Nevertheless, Charles’s support has, in no small part, led to a surge in the number of patients seeking such treatments. Nearly six million Britons now see complementary practitioners each year, and one in four would like access to be universally available on the NHS. (Currently, treatments are accessible only in some areas, including Bristol and Lothian.) Over-the-counter remedies, such as arnica cream, have seen a 24 per cent growth in sales in the past decade.
Rachel Roberts, chief executive of the Homeopathy Research Institute, admits that she was once sceptical about holistic medicine but was won over by Charles’s endorsement of the practice. The royal physician is Dr Peter Fisher, clinical director at the Royal London Hospital for Integrated Medicine and an accredited homeopath.
“The Royal family have huge resources and access to everything medicine has to offer, yet they choose homeopathy,” explains Roberts. “I thought, ‘Why would they use it if it doesn’t work?’”

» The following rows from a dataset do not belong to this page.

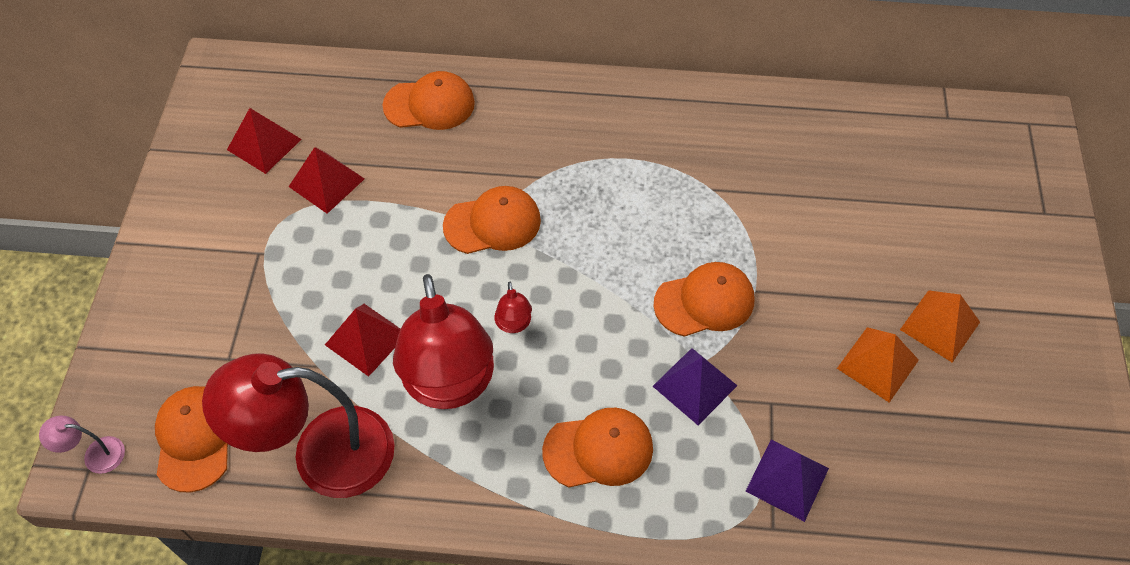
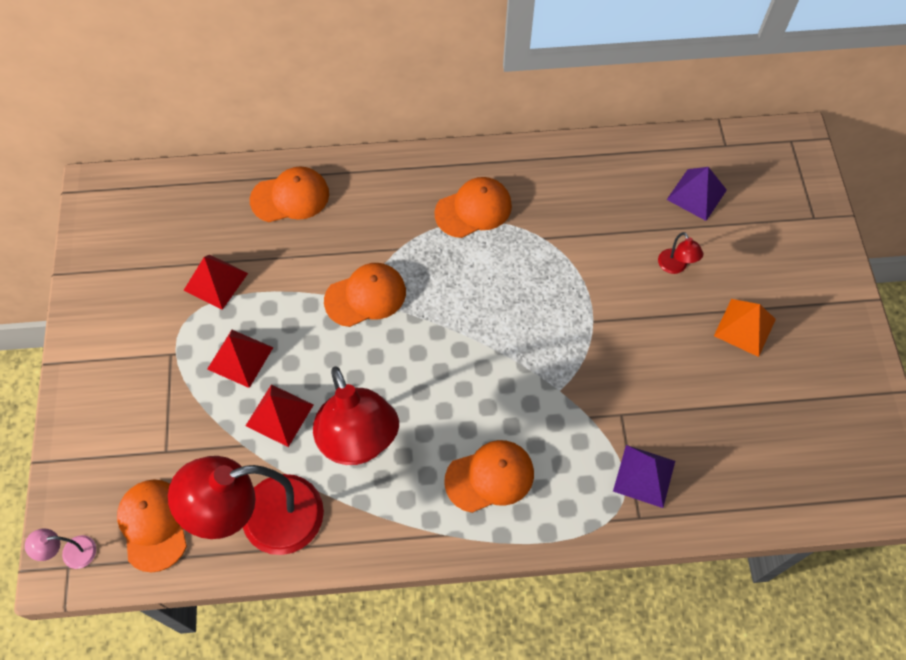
camera: 10 degrees left, 5 degrees up
red pyramid [227,108,302,174] -> red pyramid moved to [207,330,274,388]
red lamp [495,281,532,333] -> red lamp moved to [658,232,703,274]
orange cap [653,262,754,337] -> orange cap moved to [434,177,512,238]
purple pyramid [653,348,738,425] -> purple pyramid moved to [667,167,727,221]
orange pyramid [837,327,919,403] -> none

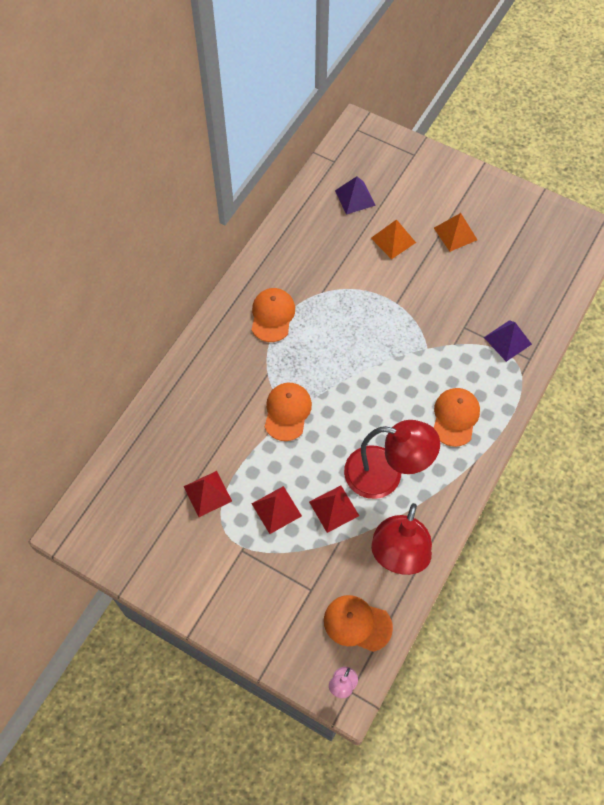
camera: 55 degrees left, 0 degrees up
orange cap [250,166,329,222] -> none
red lamp [658,232,703,274] -> orange pyramid [371,219,416,259]

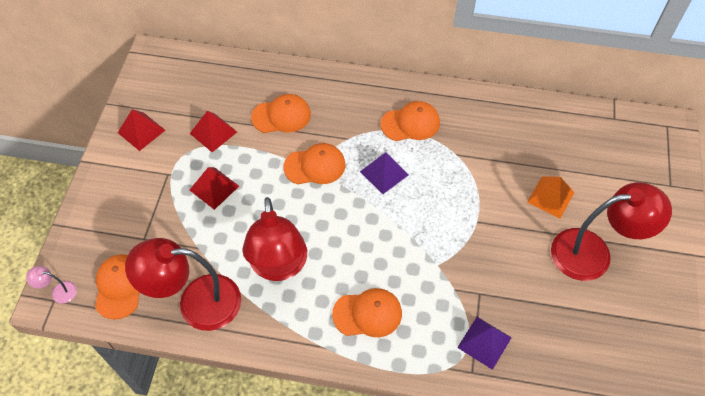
camera: 70 degrees right, 5 degrees down
red pyramid [309,485,359,533] -> red pyramid moved to [118,109,165,151]
purple pyramid [335,176,376,215] -> purple pyramid moved to [360,152,409,194]
orange pyramid [434,213,477,252] -> red lamp [551,182,672,281]
none -> orange cap [251,94,311,133]

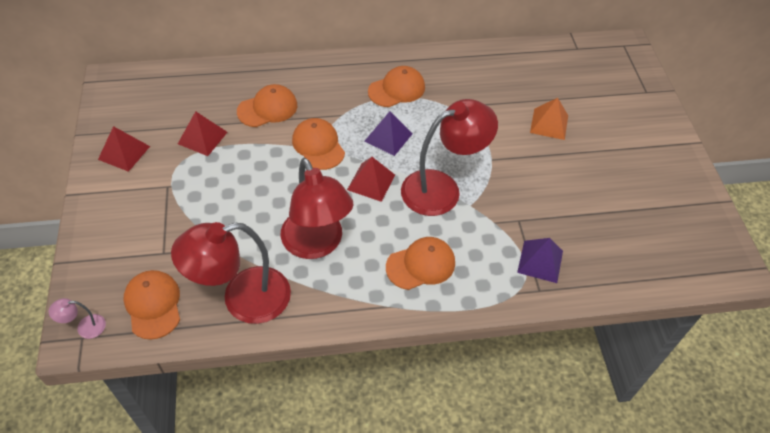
camera: 20 degrees left, 5 degrees down
red pyramid [190,167,239,210] -> red pyramid moved to [347,157,395,202]
orange cap [283,143,345,184] -> orange cap turned 90 degrees counterclockwise [292,118,345,170]
red lamp [551,182,672,281] -> red lamp moved to [401,99,498,216]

She sees Charles as a revolutionary. “He’s outspoken about his beliefs and doesn’t appear to care that he’s going against the tide of opinion,” she says. “He gives homeopathy a voice. Now we’re seeing a U-turn in how it is being received, and the rest of the world is catching up to where Prince Charles has been for decades.”
Oooh! A bunch of filthy rich people are promoting something insanely stupid, but surely they couldn’t have got to where they are now without being clever and wise and all that, surely? Do I really need to inform the British public that your prince achieved his status in the world entirely by virtue of being born to the right parents, and he didn’t have to earn a bit of it?
Just a suggestion: go read The Monarchy: A Critique of Britain’s Favourite Fetish by Christopher Hitchens. It’s short, it’s cheap, it gets right to the point.